Saved entries:
-----
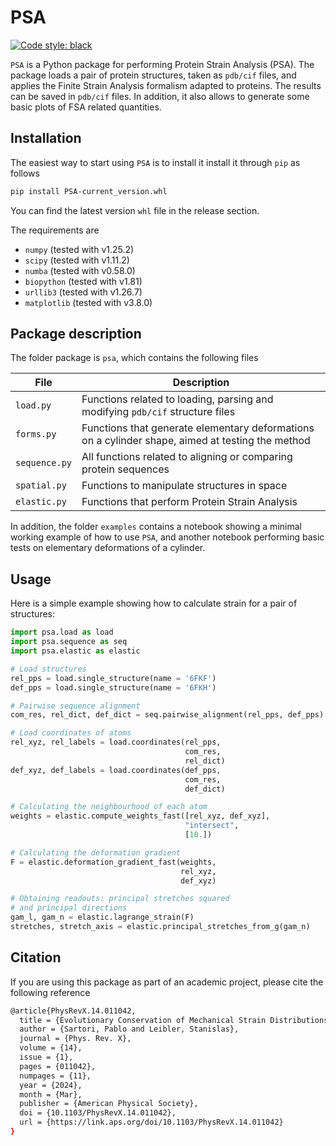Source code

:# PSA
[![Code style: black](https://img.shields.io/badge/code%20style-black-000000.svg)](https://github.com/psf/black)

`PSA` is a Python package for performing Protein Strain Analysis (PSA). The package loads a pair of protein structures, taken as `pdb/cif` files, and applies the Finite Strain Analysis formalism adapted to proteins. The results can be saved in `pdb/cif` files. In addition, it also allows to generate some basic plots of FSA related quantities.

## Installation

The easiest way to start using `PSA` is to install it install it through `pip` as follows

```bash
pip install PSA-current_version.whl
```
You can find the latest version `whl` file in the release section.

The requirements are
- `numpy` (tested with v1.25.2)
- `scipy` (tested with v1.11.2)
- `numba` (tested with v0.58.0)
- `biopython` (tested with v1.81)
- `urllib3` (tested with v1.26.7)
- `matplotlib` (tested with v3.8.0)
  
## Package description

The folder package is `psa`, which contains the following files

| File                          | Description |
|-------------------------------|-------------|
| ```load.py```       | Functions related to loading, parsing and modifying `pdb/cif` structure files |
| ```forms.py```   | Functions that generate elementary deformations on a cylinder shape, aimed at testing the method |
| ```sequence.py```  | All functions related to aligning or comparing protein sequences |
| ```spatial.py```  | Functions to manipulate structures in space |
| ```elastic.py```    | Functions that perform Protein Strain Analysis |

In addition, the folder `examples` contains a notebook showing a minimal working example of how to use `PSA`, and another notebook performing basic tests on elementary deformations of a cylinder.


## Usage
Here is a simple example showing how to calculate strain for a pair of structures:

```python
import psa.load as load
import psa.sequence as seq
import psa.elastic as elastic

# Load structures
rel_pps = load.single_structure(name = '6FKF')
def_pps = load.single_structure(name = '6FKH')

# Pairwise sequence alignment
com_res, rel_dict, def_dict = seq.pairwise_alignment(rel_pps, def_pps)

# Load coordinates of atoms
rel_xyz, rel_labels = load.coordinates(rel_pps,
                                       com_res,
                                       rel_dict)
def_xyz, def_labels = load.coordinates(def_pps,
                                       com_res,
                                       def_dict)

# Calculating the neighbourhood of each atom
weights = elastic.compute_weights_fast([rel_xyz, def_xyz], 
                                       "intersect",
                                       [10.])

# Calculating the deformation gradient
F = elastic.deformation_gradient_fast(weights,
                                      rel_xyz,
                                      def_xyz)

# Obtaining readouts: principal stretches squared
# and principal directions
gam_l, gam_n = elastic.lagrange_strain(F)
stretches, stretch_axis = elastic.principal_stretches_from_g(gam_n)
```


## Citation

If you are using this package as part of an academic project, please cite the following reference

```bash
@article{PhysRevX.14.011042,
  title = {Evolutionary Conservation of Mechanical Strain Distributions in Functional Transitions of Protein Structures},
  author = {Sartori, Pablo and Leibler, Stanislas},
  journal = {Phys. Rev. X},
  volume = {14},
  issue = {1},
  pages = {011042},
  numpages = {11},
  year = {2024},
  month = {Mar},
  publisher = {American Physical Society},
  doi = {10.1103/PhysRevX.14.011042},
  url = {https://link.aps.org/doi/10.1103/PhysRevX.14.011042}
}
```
-----
- **Action item**
With "https" as the string to find, copy every line of the records that holds it.

- **Problem solution**
[![Code style: black](https://img.shields.io/badge/code%20style-black-000000.svg)](https://github.com/psf/black)
  url = {https://link.aps.org/doi/10.1103/PhysRevX.14.011042}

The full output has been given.